(WHAT TO DO): Pictures are not part of the copy; reproduce the remaining data exactly.

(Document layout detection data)
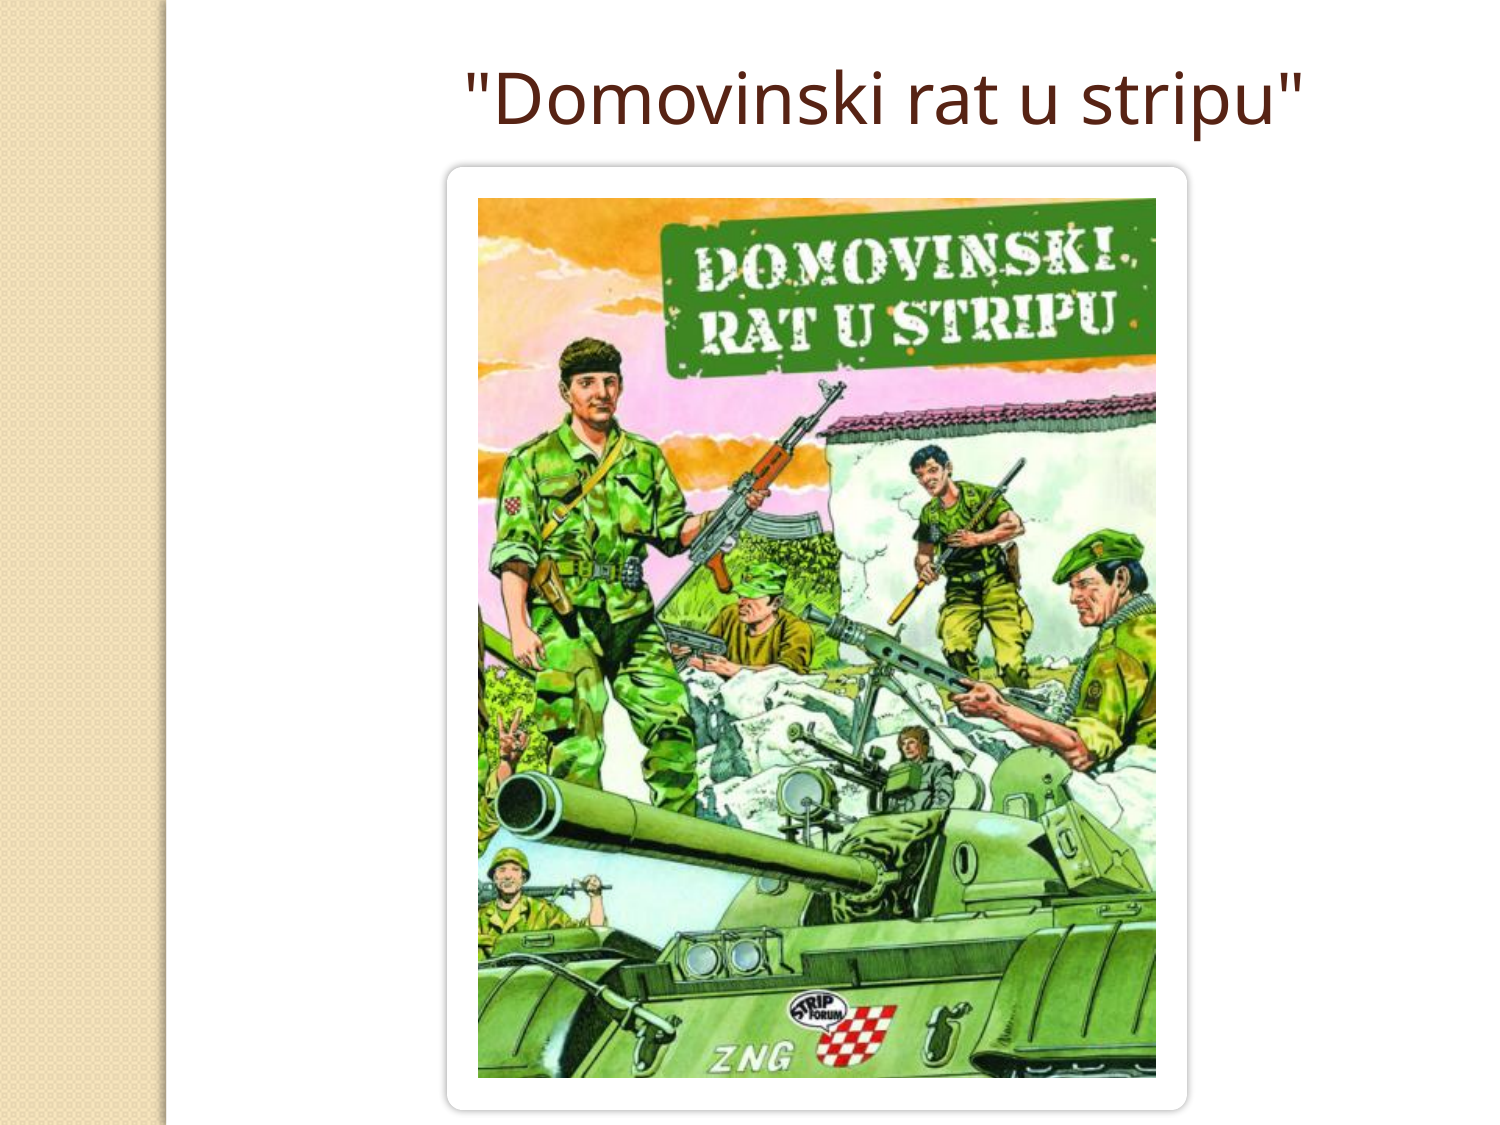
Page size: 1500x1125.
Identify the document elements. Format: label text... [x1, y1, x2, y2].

title "Domovinski rat u stripu" [269, 45, 1500, 233]
picture [478, 198, 1156, 1079]
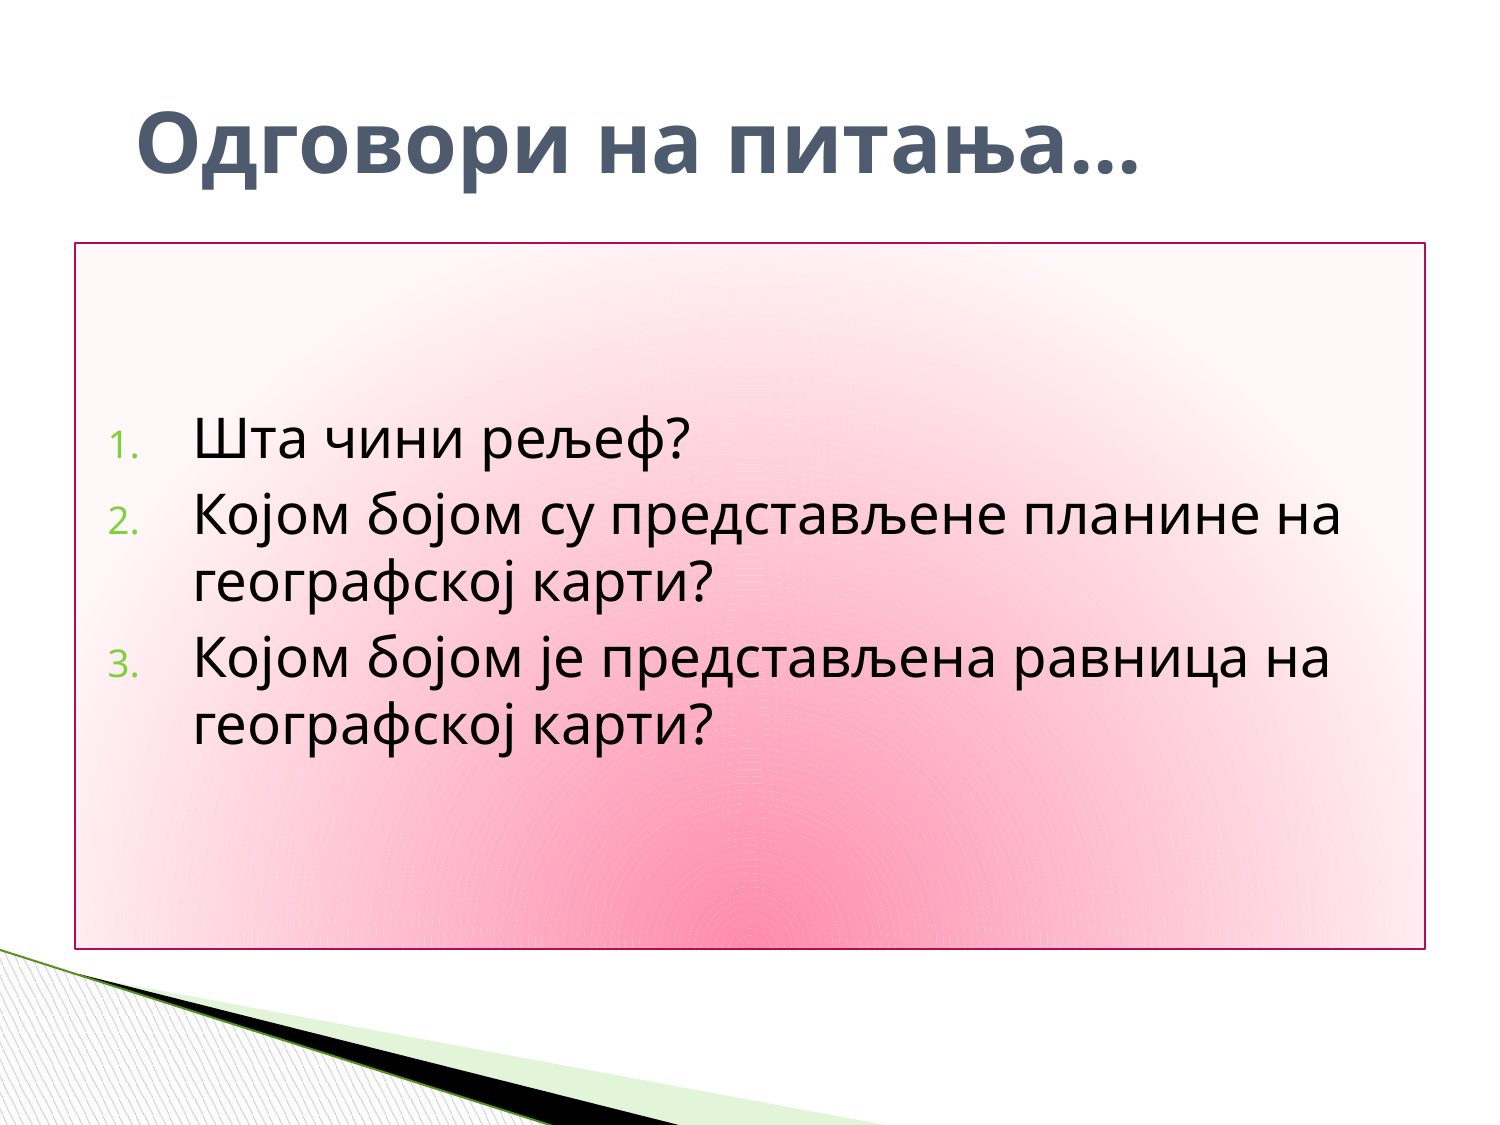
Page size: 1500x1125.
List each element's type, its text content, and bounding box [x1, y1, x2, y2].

list Шта чини рељеф? Којом бојом су представљене планине на географској карти? Којом бојом је представљена равница на географској карти? [74, 242, 1426, 950]
title Одговори на питања... [75, 45, 1425, 233]
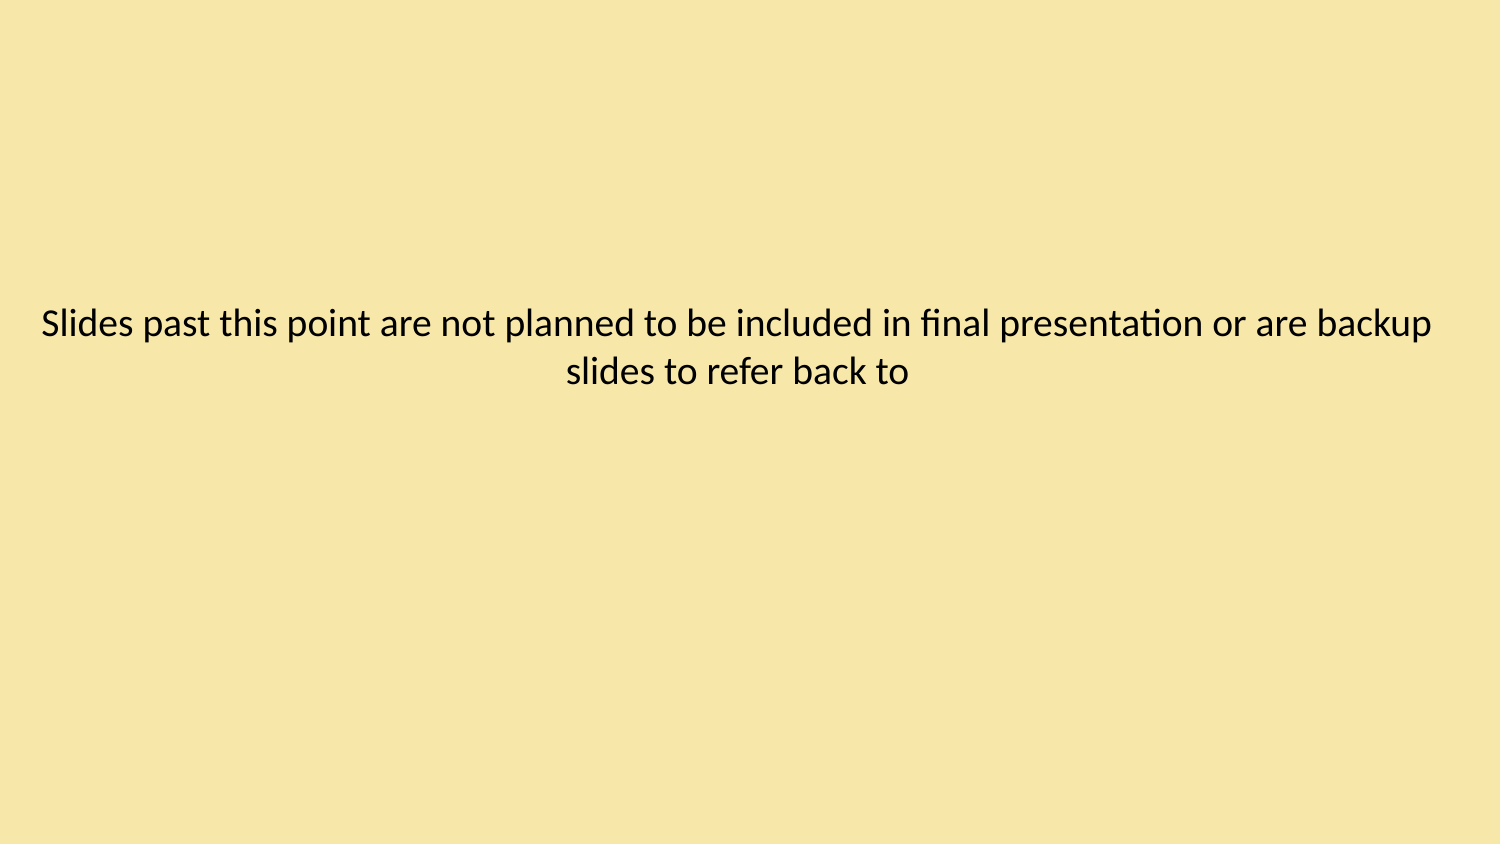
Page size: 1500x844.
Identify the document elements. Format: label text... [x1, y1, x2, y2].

text_box Slides past this point are not planned to be included in final presentation or are backup slides to refer back to [0, 282, 1481, 703]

(YOUR RESPONSE):
Page size: 1500x1125.
Identify the document elements. Format: label text... [x1, y1, x2, y2].

title "Domovinski rat u stripu" [269, 45, 1500, 233]
picture [478, 198, 1156, 1079]
Page size: 1500x1125.
List each element's type, its text content, and bounding box [x1, y1, x2, y2].

list Шта чини рељеф? Којом бојом су представљене планине на географској карти? Којом бојом је представљена равница на географској карти? [74, 242, 1426, 950]
title Одговори на питања... [75, 45, 1425, 233]
Page size: 1500x844.
Identify the document elements. Format: label text... [x1, y1, x2, y2].

text_box Slides past this point are not planned to be included in final presentation or are backup slides to refer back to [0, 282, 1481, 703]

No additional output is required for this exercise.